* **The task**:
In this exercise, reproduce the whole listing exactly.

'''

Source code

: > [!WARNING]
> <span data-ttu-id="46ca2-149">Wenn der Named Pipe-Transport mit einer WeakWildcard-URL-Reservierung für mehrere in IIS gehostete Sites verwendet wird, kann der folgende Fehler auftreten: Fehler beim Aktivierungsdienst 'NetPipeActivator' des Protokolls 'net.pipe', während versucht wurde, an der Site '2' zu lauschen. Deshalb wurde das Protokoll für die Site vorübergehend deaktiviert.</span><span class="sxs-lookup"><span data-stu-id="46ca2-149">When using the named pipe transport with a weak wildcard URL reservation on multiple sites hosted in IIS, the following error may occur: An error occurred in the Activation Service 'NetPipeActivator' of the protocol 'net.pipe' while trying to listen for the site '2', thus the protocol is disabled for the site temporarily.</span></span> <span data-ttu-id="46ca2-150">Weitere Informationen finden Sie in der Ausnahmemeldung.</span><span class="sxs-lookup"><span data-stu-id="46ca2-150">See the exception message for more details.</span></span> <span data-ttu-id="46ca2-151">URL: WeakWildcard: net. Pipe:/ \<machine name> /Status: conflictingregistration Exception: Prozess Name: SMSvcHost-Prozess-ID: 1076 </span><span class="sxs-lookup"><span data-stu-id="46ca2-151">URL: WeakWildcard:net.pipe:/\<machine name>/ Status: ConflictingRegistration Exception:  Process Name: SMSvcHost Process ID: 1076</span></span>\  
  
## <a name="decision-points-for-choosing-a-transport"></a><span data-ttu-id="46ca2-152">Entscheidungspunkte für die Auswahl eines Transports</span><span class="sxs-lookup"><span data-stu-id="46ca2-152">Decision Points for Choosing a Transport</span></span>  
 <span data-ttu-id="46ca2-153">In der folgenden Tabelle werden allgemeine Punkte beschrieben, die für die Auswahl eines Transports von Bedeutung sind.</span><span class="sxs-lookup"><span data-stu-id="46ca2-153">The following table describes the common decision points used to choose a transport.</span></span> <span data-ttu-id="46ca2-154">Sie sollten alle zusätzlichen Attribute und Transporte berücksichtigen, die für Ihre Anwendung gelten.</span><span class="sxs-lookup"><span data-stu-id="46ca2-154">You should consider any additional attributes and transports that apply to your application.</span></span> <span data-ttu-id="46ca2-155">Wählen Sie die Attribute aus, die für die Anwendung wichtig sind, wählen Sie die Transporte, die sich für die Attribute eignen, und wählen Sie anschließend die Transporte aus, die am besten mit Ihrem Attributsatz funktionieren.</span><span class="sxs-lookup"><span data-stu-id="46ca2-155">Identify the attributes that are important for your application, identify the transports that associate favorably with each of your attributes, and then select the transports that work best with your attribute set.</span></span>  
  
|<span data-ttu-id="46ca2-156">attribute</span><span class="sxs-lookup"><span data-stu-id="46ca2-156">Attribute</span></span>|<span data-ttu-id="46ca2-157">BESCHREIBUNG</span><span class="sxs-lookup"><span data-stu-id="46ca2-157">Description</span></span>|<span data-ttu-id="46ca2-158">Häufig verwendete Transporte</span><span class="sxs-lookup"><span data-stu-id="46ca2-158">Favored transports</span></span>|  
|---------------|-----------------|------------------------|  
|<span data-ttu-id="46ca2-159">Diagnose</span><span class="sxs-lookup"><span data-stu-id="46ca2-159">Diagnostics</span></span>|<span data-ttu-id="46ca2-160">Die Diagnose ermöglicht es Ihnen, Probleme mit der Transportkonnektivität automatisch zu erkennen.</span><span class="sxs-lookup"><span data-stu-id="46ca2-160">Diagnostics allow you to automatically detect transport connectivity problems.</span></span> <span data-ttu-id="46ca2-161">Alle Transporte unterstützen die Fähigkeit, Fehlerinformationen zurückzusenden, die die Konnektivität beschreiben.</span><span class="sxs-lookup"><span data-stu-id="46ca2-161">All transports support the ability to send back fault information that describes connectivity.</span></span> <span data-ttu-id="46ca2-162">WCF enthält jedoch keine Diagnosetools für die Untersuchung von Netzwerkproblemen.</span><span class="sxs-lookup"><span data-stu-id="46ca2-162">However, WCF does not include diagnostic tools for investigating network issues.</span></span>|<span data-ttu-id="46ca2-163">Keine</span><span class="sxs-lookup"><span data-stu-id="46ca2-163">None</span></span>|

'''

* **Solved problem**:
Source code

: > [!WARNING]
> <span data-ttu-id="46ca2-149">Wenn der Named Pipe-Transport mit einer WeakWildcard-URL-Reservierung für mehrere in IIS gehostete Sites verwendet wird, kann der folgende Fehler auftreten: Fehler beim Aktivierungsdienst 'NetPipeActivator' des Protokolls 'net.pipe', während versucht wurde, an der Site '2' zu lauschen. Deshalb wurde das Protokoll für die Site vorübergehend deaktiviert.</span><span class="sxs-lookup"><span data-stu-id="46ca2-149">When using the named pipe transport with a weak wildcard URL reservation on multiple sites hosted in IIS, the following error may occur: An error occurred in the Activation Service 'NetPipeActivator' of the protocol 'net.pipe' while trying to listen for the site '2', thus the protocol is disabled for the site temporarily.</span></span> <span data-ttu-id="46ca2-150">Weitere Informationen finden Sie in der Ausnahmemeldung.</span><span class="sxs-lookup"><span data-stu-id="46ca2-150">See the exception message for more details.</span></span> <span data-ttu-id="46ca2-151">URL: WeakWildcard: net. Pipe:/ \<machine name> /Status: conflictingregistration Exception: Prozess Name: SMSvcHost-Prozess-ID: 1076 </span><span class="sxs-lookup"><span data-stu-id="46ca2-151">URL: WeakWildcard:net.pipe:/\<machine name>/ Status: ConflictingRegistration Exception:  Process Name: SMSvcHost Process ID: 1076</span></span>\  
  
## <a name="decision-points-for-choosing-a-transport"></a><span data-ttu-id="46ca2-152">Entscheidungspunkte für die Auswahl eines Transports</span><span class="sxs-lookup"><span data-stu-id="46ca2-152">Decision Points for Choosing a Transport</span></span>  
 <span data-ttu-id="46ca2-153">In der folgenden Tabelle werden allgemeine Punkte beschrieben, die für die Auswahl eines Transports von Bedeutung sind.</span><span class="sxs-lookup"><span data-stu-id="46ca2-153">The following table describes the common decision points used to choose a transport.</span></span> <span data-ttu-id="46ca2-154">Sie sollten alle zusätzlichen Attribute und Transporte berücksichtigen, die für Ihre Anwendung gelten.</span><span class="sxs-lookup"><span data-stu-id="46ca2-154">You should consider any additional attributes and transports that apply to your application.</span></span> <span data-ttu-id="46ca2-155">Wählen Sie die Attribute aus, die für die Anwendung wichtig sind, wählen Sie die Transporte, die sich für die Attribute eignen, und wählen Sie anschließend die Transporte aus, die am besten mit Ihrem Attributsatz funktionieren.</span><span class="sxs-lookup"><span data-stu-id="46ca2-155">Identify the attributes that are important for your application, identify the transports that associate favorably with each of your attributes, and then select the transports that work best with your attribute set.</span></span>  
  
|<span data-ttu-id="46ca2-156">attribute</span><span class="sxs-lookup"><span data-stu-id="46ca2-156">Attribute</span></span>|<span data-ttu-id="46ca2-157">BESCHREIBUNG</span><span class="sxs-lookup"><span data-stu-id="46ca2-157">Description</span></span>|<span data-ttu-id="46ca2-158">Häufig verwendete Transporte</span><span class="sxs-lookup"><span data-stu-id="46ca2-158">Favored transports</span></span>|  
|---------------|-----------------|------------------------|  
|<span data-ttu-id="46ca2-159">Diagnose</span><span class="sxs-lookup"><span data-stu-id="46ca2-159">Diagnostics</span></span>|<span data-ttu-id="46ca2-160">Die Diagnose ermöglicht es Ihnen, Probleme mit der Transportkonnektivität automatisch zu erkennen.</span><span class="sxs-lookup"><span data-stu-id="46ca2-160">Diagnostics allow you to automatically detect transport connectivity problems.</span></span> <span data-ttu-id="46ca2-161">Alle Transporte unterstützen die Fähigkeit, Fehlerinformationen zurückzusenden, die die Konnektivität beschreiben.</span><span class="sxs-lookup"><span data-stu-id="46ca2-161">All transports support the ability to send back fault information that describes connectivity.</span></span> <span data-ttu-id="46ca2-162">WCF enthält jedoch keine Diagnosetools für die Untersuchung von Netzwerkproblemen.</span><span class="sxs-lookup"><span data-stu-id="46ca2-162">However, WCF does not include diagnostic tools for investigating network issues.</span></span>|<span data-ttu-id="46ca2-163">Keine</span><span class="sxs-lookup"><span data-stu-id="46ca2-163">None</span></span>|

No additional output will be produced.